Mach doch mal ein Modul draus. Bei den anderen auch, oder gleich aus den Kernel raus...

Denke aber auch, dass Du wohl irgendwo einen Fehler drin hast...

Ist /boot aktiviert. Was sagt  "mount" ?

----------

## cng

 *Quote:*   

> Mach doch mal ein Modul draus. Bei den anderen auch, oder gleich aus den Kernel raus... 

 

wenn ich wüste wie das geht  :Smile: 

mount sagt, dass z.B dev/hda3 xfs sei. xfs? was soll das?

das sollte doch ext3 sein!!

Im geschäft habe ich heute gentoo ohne netz prima installiert

ich habe da aber ein 750er compaq. der erkennt die eepro100.

leider geht das zuhause nicht  :Sad: 

ich suchte nach einem bios für meine kiste, da das datum 2.10.99 anzeigt.

aber auf der homepage von compaq soll noch einer was finden,

vorallem wenn man nur weiss, dass es sich um einen compaq deskpro ep/sb handelt.

ich fand keine bios für meinen pc  :Sad: 

----------

## MrTom

Wenn Du ext3 hast, aber xfs angezeigt wird. Dann hast Du es nicht in /etc/fstab geändert.

Als Standard ist dort XFS eingetragen.
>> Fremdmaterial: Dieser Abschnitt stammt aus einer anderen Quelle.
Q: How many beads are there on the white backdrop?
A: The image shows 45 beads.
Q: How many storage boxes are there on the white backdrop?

Überprüfe mal Deine fstab!

Von * -> M geht mit Leertaste  :Wink:  Oder was meinst Du?

Kernel... Steht doch in der Installations-Doku wie das geht?!?!?!

----------

## cng

hi,

leider kein erfolg  :Sad: 

ich habe die fstab abgeänder xfs -> ext3

ich habe die datei /etc/modules.autoload.d/kernel-2.4 angeschaut

und ich habe die installationsanleitung nochmals angeschaut. 

leider schafte ich es nicht, mir alle module anzuzeigen.

ich habe mal versucht das e100 zu installieren. das hat geklappt und wird

unter /lib/modules/kernel/drivers/net auch angezeigt e100.o

leider weiss ich aber nicht, wie das modul 3c59x emerged wird.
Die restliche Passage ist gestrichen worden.